■ What is being asked: Make an exact copy of the entries that come next.

*** Begin section ***

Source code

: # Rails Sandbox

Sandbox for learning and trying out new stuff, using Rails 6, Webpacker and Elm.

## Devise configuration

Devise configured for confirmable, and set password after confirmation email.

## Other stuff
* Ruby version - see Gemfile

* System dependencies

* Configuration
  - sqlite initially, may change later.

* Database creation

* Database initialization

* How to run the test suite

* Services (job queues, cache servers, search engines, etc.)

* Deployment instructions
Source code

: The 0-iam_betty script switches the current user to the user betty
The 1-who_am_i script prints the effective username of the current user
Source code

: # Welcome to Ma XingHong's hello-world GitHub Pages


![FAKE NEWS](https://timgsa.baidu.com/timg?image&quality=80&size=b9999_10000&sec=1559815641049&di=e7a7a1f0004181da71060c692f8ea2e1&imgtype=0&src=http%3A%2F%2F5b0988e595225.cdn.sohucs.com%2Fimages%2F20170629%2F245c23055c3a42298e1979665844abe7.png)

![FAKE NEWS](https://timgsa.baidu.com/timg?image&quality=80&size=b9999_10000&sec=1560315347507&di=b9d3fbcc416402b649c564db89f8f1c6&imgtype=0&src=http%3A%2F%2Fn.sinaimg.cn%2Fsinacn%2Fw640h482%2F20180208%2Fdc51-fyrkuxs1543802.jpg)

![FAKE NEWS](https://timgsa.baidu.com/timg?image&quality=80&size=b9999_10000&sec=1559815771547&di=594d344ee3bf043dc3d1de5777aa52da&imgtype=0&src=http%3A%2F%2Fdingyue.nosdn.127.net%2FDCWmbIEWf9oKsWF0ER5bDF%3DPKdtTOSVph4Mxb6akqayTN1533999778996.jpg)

*** End section ***

■ Output for this task:
Source code

: # Rails Sandbox

Sandbox for learning and trying out new stuff, using Rails 6, Webpacker and Elm.

## Devise configuration

Devise configured for confirmable, and set password after confirmation email.

## Other stuff
* Ruby version - see Gemfile

* System dependencies

* Configuration
  - sqlite initially, may change later.

* Database creation

* Database initialization

* How to run the test suite

* Services (job queues, cache servers, search engines, etc.)

* Deployment instructions
Source code

: The 0-iam_betty script switches the current user to the user betty
The 1-who_am_i script prints the effective username of the current user
Source code

: # Welcome to Ma XingHong's hello-world GitHub Pages


![FAKE NEWS](https://timgsa.baidu.com/timg?image&quality=80&size=b9999_10000&sec=1559815641049&di=e7a7a1f0004181da71060c692f8ea2e1&imgtype=0&src=http%3A%2F%2F5b0988e595225.cdn.sohucs.com%2Fimages%2F20170629%2F245c23055c3a42298e1979665844abe7.png)

![FAKE NEWS](https://timgsa.baidu.com/timg?image&quality=80&size=b9999_10000&sec=1560315347507&di=b9d3fbcc416402b649c564db89f8f1c6&imgtype=0&src=http%3A%2F%2Fn.sinaimg.cn%2Fsinacn%2Fw640h482%2F20180208%2Fdc51-fyrkuxs1543802.jpg)

![FAKE NEWS](https://timgsa.baidu.com/timg?image&quality=80&size=b9999_10000&sec=1559815771547&di=594d344ee3bf043dc3d1de5777aa52da&imgtype=0&src=http%3A%2F%2Fdingyue.nosdn.127.net%2FDCWmbIEWf9oKsWF0ER5bDF%3DPKdtTOSVph4Mxb6akqayTN1533999778996.jpg)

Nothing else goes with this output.